* [What the task asks]
Return, word for word, the lines of the listing below from the one with "<strong>New Space Modal</strong><br>" through the one with "### Testing Strategy", and no other lines.
*** Recorded information
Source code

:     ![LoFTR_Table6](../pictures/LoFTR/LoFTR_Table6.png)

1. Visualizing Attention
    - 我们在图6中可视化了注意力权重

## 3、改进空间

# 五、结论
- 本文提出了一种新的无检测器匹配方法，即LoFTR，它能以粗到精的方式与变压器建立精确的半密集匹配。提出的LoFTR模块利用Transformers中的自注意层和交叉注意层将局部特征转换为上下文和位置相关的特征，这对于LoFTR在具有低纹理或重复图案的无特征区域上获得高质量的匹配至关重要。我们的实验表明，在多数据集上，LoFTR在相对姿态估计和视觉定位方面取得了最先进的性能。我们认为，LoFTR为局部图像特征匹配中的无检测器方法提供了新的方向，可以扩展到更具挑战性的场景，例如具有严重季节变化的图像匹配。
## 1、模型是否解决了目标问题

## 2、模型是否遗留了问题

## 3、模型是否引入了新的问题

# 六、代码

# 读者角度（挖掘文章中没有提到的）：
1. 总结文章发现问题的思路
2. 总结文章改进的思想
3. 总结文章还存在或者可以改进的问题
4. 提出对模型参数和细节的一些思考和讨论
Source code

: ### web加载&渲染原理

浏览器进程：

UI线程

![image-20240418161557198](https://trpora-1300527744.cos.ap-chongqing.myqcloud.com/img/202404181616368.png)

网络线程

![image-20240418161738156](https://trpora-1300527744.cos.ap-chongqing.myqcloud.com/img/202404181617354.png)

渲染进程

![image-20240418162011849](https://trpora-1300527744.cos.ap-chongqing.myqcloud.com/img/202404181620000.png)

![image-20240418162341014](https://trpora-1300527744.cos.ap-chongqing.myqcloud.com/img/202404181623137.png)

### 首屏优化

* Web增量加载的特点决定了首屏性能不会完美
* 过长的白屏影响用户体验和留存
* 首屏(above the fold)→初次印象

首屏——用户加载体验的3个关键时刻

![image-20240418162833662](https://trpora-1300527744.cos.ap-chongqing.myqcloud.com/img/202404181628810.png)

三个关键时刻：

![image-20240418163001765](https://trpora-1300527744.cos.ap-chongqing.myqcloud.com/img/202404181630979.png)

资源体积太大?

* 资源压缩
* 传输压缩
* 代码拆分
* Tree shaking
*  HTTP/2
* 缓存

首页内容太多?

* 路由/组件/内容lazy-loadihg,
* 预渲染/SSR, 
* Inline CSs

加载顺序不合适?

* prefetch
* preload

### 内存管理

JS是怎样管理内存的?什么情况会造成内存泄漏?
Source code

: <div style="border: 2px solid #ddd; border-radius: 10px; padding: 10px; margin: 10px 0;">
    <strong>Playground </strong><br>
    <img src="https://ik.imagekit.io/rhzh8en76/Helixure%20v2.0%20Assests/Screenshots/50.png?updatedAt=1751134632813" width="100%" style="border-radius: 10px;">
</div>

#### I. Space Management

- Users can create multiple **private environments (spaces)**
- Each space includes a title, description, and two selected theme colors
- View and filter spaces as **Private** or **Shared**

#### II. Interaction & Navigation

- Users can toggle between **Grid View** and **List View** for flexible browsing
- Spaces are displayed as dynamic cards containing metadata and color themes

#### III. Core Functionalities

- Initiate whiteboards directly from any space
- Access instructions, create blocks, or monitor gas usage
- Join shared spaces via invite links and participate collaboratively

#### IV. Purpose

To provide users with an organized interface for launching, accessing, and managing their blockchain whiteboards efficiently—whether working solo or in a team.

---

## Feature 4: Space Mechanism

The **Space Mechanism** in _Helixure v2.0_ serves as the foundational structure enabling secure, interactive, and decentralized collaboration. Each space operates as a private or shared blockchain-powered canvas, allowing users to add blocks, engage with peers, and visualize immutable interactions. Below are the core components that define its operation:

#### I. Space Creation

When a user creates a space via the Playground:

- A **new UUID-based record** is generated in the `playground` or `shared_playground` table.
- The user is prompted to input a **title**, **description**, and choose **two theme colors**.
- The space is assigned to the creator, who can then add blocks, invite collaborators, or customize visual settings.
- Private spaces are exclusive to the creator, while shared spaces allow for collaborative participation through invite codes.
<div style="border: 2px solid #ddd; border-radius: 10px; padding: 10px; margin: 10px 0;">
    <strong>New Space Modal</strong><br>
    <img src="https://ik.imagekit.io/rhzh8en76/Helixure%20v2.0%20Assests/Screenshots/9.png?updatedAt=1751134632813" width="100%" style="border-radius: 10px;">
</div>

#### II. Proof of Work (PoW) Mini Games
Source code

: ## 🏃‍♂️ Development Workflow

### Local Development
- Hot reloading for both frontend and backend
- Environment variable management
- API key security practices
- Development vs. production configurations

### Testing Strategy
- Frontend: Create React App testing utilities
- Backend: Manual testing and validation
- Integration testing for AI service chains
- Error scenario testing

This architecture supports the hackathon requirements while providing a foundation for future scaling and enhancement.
******
* [Answer box]
    <strong>New Space Modal</strong><br>
    <img src="https://ik.imagekit.io/rhzh8en76/Helixure%20v2.0%20Assests/Screenshots/9.png?updatedAt=1751134632813" width="100%" style="border-radius: 10px;">
</div>

#### II. Proof of Work (PoW) Mini Games
Source code

: ## 🏃‍♂️ Development Workflow

### Local Development
- Hot reloading for both frontend and backend
- Environment variable management
- API key security practices
- Development vs. production configurations

### Testing Strategy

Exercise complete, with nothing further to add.